“Don’t eat that”, said the Queen, slapping the King’s hand with a wooden spoon. He yelped. Bitch be cray with her spoon.
“But I’m hungry. And King. And I could have you killed,” said the King. And it was true. He was a fairytale monarch, the kind that could just twat a guy in the street and that guy’d be more “thanks, King” than “what the fuck, King?!”
Therefore it stood to reason that if he wanted to eat an apple, then that apple was about to have its day ruined.
He reached for it again. Slap. His hand recoiled again, and the Queen just stood there, lips pursed, ready to dispense another serving of spoon-kata upon him.

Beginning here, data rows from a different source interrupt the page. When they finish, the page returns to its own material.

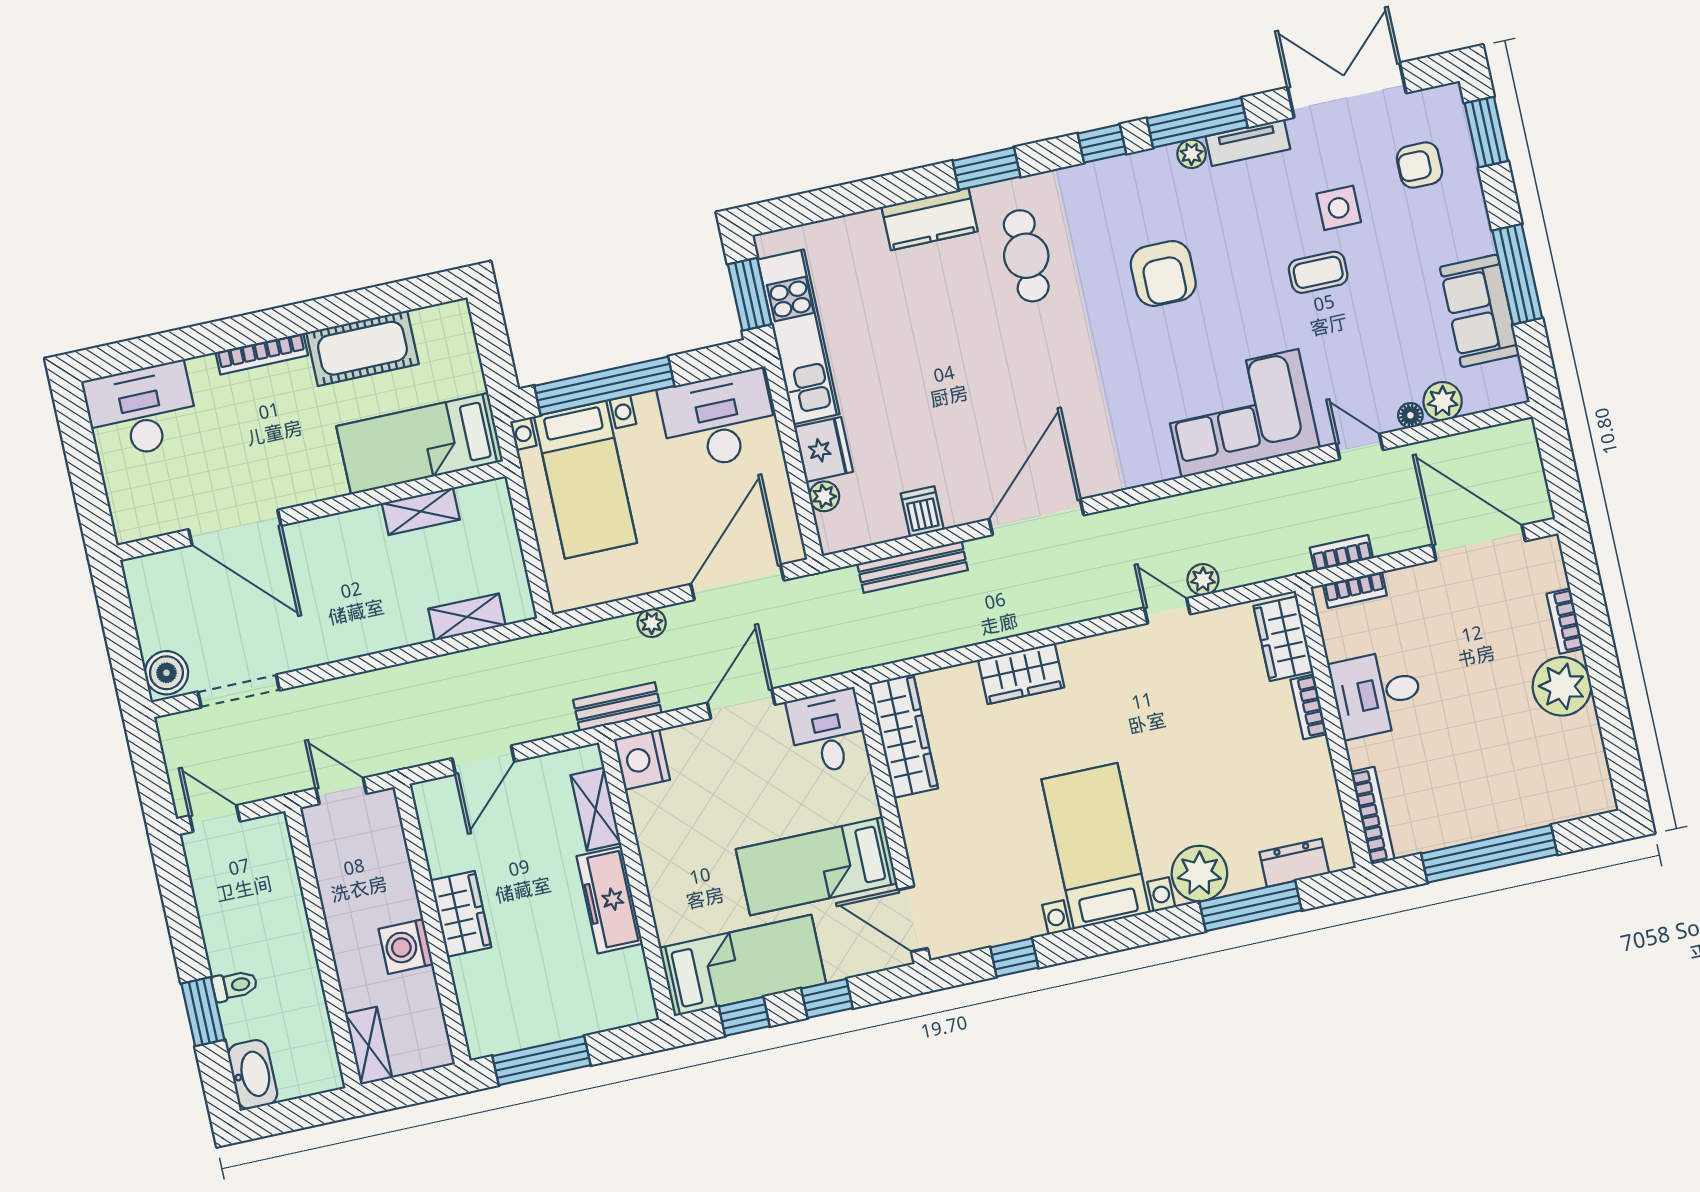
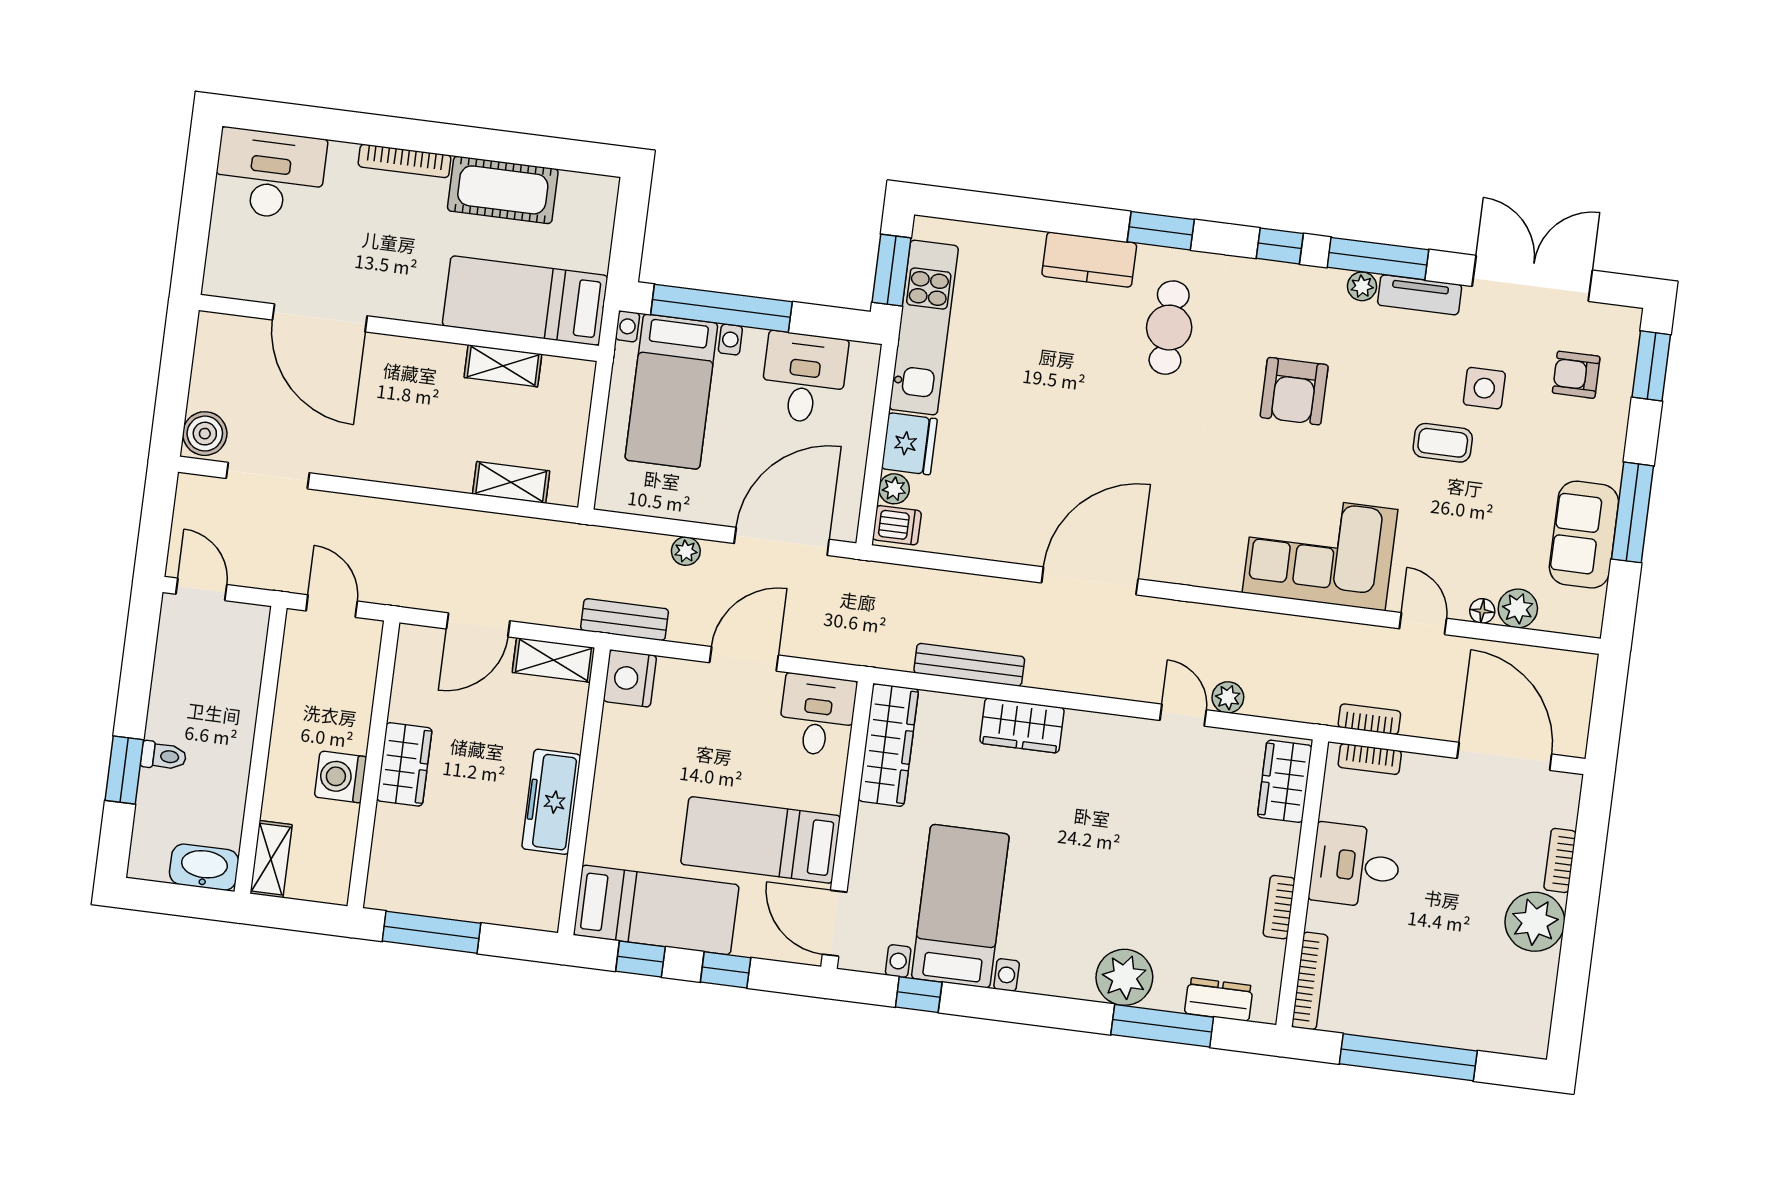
desk: (718, 420) -> (804, 378), width x0.73
dishwasher: (922, 512) -> (897, 525), moved, turned 90
bench: (913, 567) -> (969, 665), moved
bookcase: (1309, 707) -> (1279, 907), moved
shelving: (596, 809) -> (553, 660), moved, turned 90
bed with nightstands: (1096, 846) -> (960, 906), moved
washbasin: (253, 1074) -> (204, 867), moved, turned -90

But there was something about the apple. It was a flawless blood-red and its smooth skin could catch sunlight in a windowless room. More than that, though. He looked at it and it seemed to pulse slightly, the room expanding and contracting around it, breathing. And the longer he stared at it, the more a little voice seemed to whisper in his ear. He tried to shake it away but the voice whispered over and over again:
“Go on. Just a little bite.”
Slap. The sharp burst of pain brought him back his senses. He clasped his struck hand. He had been reaching for the apple again.
“You there,” he called to the nearest standing attendant. “Bring me the head of the man who makes my wife’s spoons”

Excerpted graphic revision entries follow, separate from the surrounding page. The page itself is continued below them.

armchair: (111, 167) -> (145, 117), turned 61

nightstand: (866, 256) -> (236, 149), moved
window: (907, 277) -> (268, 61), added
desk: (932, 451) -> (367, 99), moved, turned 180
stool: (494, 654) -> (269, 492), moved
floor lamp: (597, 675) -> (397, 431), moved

“This,” said his wife, slowly, like he were a dim child, rather than a man with literally a huge crown on his head, “this is not for you.”
“Oh god,” he said, “This isn’t one of … those apples, is it?”
She turned away, and starting whisking something in a nonchalant kind of way.
“I’m sure I don’t know what you’re talking about.”
This was the 4th apple she’d made since her 30th birthday.
“Please stop poisoning beautiful women.”
“Aha!” she cried, “So you admit that they are beautiful!”
“Have you been talking to that mirror again?”
“HE ACTUALLY CARES ABOUT HOW I LOOK!”
“He’s a drunk!”
“This is awkward,” said the magic mirror hanging between them on the wall, “I should go.” He shuffled forward, fell off the wall and just sort of lay there.
“Look,” said the King, “would maybe a nice trip to Venice-“
“Oh great. Lovely! I’ve always wanted to know what it’s like to not have sex in Venice”
“I get tired!” he shouted, his cheeks darkening with the same redness of the fruit forbidden to him. “Being a King is hard! We try, we can only try, but sometimes it just doesn’t happen down there.”
“It would if I were the most beautiful woman in the land!”
“That is LITERALLY THE POINT OF THE MIRROR.”
“This is awkward,” said the mirror on the floor, “I should go.”
The King made a lunge for the apple on the kitchen top, but the Queen bespooned him about the face and snatched it from his grasp.
“Easy, easy,” soothed the King. “Calm down. Now, who is the apple for?”
The Queen searched her memory, then asked, “Ummm… Mirror?”
“This is making me quite uncomfortable to be honest,” said the mirror, quietly.
“Mirror!” demanded the Queen, louder. The mirror sighed.
“Through mountains, rivers, woodland grange,
The fairest of the land has changed.
No longer Queen with noble eye,
The fairest now is Catherine Skye.”
“Ah,” said the King after a short pause. “To be honest, Cathy is a spicy little biscuit.”
Turns out there are two ways for a bewitched apple to kill someone; first, by biting into its succulent poisonous flesh, and the second, when it hits your temple at one hundred and thirty miles per.
To be fair though, Cathy Skye. I mean, oh my goodness, Cathy Skye.